Practice putting whenever you get the opportunity – it’s the most important part of the game – 50% of the Game of Golf. The key to becoming a good putter is that you must acquire a feel for your putter and the speed of greens and adjust to both. The goal is to develop a good putting rhythm and tempo. Practice putting by hitting longer putts 36 to 45 feet from the pin – about 12 to 15 paces. This will help you determine the speed of the greens and the pace of your putting stroke. Always putt in rhythm with a long putting stroke allowing the club head to continue down the line and finish towards the hole after impact – work to develop a solid feel at impact and smooth swing tempo by using a steady cadence by counting off “one – two”! Imagine and practice a putting stroke that resembles a pendulum with a swing tempo with a 1 – 2 cadence.
Reading the greens – many golfers have good putting skills (good mechanics) yet never seem to make any putts. As you practice your putting take time to read the greens too! Practice putting breaking putts of different lengths – left to right, right to left, downhill and uphill. Pick your line and stroke the ball “down the line” and “end over end”. Let the speed of your putt and line feed the ball towards the hole.

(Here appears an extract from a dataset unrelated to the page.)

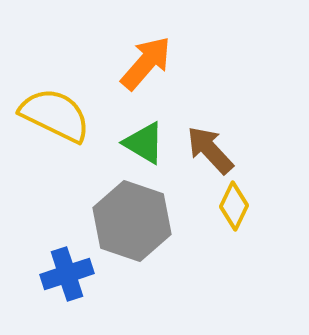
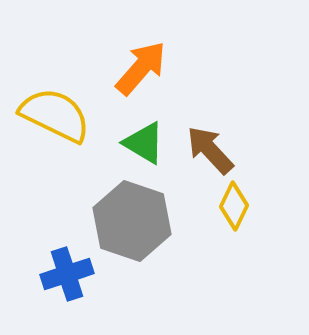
orange arrow: moved 5 px left, 5 px down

The object is to NOT to guide the putter down the line – just release it with the right speed and direction and let it roll towards the hole. Pace the distance of each putt and count your steps. This will give you an inventory of distances and speeds that you can use throughout the round and build confidence in the pace of each putt. For tips on Reading Greens read what Phil Mickelson’s caddy of 25 years Jim ‘Bones’ McKay has to say! 10 tips for reading greens
Practice routine for putting before a round of golf – After learning the speed and pace of your putting stoke from longer distances proceed to practice holing out each putts to gain confidence in making shorter putts imagining a final score of PAR. This practice routine before you tee off will “feed your minds eye” the information needed to feel confident with each putt and turn on your imagination when chipping, pitching and putting.